Under the new amendments, traffickers can be jailed for four years and fined 400,000 Thai baht ($12,516). BBC Thai also reported that the death penalty is the most severe punishment in cases where a victim is killed.

Take Action: Fight Slavery in the Thai Chicken Industry

“It shows the serious intent of the Thai government in tackling forced labor and improving the image of the country,” said Puttanee Kangkun, a human rights specialist with advocacy group Fortify Rights in Bangkok.

“It spells out the conditions, and the penalties are quite strict. But we have to see how effective the implementation is.”

Thomson Reuters Foundation reports:

There are about 4.9 million migrants in Thailand, making up more than 10 percent of the country’s workforce, according to the United Nations. Most are from poorer neighboring countries including Myanmar, Cambodia, Laos and Vietnam.

Migrant workers get few protections such as a minimum wage and overtime pay, and contend with unsafe working and living conditions, the U.N. said in a report earlier this year.

Besides the seafood industry, exploitative practices have been recorded in domestic work, construction, agriculture, livestock, hospitality, garment manufacturing and other sectors in the country, it said.

The amendment widens the definition of forced labor and includes anyone engaged in the purchase, sale, confinement or exploitation of a person.

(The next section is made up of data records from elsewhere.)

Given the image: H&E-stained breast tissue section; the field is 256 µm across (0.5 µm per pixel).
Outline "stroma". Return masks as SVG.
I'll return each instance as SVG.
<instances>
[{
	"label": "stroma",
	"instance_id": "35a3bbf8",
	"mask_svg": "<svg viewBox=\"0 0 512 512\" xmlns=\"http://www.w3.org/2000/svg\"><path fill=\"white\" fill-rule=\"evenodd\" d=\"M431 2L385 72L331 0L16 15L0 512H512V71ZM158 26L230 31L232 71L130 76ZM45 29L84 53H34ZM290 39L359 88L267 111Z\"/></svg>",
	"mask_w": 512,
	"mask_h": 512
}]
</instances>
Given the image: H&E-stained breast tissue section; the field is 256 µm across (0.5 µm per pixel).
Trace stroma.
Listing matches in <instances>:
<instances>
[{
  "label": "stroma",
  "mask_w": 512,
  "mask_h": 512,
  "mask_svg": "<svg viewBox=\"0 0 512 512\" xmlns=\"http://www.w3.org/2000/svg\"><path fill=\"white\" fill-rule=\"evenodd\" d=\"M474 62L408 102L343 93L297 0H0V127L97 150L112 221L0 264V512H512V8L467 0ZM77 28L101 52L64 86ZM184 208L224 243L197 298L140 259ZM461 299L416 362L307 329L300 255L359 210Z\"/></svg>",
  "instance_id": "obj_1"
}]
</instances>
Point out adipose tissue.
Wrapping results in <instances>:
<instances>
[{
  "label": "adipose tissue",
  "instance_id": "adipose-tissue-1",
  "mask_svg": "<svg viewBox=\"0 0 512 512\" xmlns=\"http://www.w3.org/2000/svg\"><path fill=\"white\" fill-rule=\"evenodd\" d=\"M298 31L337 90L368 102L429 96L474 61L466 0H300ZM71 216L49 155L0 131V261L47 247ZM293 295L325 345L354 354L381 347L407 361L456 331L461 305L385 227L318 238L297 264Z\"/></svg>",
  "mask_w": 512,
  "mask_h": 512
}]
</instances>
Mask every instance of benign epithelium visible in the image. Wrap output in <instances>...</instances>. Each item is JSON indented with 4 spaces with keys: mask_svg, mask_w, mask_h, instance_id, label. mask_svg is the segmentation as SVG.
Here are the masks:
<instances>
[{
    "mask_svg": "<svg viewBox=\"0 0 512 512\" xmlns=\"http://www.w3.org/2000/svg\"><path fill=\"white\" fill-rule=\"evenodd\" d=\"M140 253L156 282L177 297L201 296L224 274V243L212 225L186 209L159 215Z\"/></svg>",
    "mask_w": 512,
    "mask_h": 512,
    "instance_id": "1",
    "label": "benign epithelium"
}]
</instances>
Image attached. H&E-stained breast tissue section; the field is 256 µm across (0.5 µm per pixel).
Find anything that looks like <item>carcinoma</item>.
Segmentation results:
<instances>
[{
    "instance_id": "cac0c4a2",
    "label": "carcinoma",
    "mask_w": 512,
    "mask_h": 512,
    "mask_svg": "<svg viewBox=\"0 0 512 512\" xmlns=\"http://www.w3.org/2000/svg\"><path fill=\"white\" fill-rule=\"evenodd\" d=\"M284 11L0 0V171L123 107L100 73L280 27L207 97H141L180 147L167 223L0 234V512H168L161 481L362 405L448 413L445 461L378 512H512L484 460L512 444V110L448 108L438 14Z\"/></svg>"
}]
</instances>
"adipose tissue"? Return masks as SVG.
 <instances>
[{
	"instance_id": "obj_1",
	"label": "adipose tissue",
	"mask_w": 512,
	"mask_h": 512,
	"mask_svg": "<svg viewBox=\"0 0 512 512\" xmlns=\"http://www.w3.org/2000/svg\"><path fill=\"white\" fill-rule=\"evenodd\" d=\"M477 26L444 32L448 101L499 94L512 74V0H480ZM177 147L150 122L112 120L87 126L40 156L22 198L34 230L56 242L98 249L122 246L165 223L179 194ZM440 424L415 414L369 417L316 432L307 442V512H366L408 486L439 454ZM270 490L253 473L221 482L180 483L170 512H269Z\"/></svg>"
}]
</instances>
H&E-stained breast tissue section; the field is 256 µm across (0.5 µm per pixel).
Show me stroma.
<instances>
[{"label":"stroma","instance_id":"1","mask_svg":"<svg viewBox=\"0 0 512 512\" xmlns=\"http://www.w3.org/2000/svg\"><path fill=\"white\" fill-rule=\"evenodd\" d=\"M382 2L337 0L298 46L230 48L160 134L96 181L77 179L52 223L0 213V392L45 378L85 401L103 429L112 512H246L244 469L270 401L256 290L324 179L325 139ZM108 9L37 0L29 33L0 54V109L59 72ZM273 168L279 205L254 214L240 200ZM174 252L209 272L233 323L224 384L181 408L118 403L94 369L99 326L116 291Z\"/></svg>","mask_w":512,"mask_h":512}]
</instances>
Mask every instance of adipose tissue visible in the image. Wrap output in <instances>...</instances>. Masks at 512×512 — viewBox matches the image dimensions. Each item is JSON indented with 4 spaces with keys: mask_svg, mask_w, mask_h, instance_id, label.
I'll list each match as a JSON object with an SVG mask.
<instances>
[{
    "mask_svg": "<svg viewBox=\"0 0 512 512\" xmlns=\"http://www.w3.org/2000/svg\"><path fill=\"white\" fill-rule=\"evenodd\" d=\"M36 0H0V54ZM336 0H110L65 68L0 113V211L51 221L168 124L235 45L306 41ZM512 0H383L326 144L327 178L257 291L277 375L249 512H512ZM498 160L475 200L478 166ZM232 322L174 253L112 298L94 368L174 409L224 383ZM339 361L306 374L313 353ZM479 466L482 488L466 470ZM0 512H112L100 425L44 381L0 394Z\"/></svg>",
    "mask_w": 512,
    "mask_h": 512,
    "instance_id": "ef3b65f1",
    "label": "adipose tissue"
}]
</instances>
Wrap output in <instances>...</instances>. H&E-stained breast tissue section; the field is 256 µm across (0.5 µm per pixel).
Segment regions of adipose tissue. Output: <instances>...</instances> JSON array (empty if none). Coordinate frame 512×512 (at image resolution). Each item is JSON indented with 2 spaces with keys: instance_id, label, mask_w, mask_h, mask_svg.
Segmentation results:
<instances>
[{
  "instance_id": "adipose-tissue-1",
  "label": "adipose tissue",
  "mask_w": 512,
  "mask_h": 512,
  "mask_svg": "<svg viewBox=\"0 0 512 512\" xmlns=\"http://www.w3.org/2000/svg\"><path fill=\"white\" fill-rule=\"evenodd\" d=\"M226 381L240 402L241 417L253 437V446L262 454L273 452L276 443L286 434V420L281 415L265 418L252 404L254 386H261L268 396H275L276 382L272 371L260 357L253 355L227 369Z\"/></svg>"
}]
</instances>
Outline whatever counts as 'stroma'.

However, some observers say the law is not yet perfect.

Ruttiya Bhula-Or, an assistant professor at Chulalongkorn University, said that while the changes can be implemented immediately, “its inclusion as part of the anti-human trafficking act can also make it less potent, and the definition of forced labor remains unclear.”

Thailand has taken steps to crack down on exploitative recruitment fees paid by migrant workers and last June it became the first country in Asia to ratify the forced labor protocol of the International Labour Organization (ILO).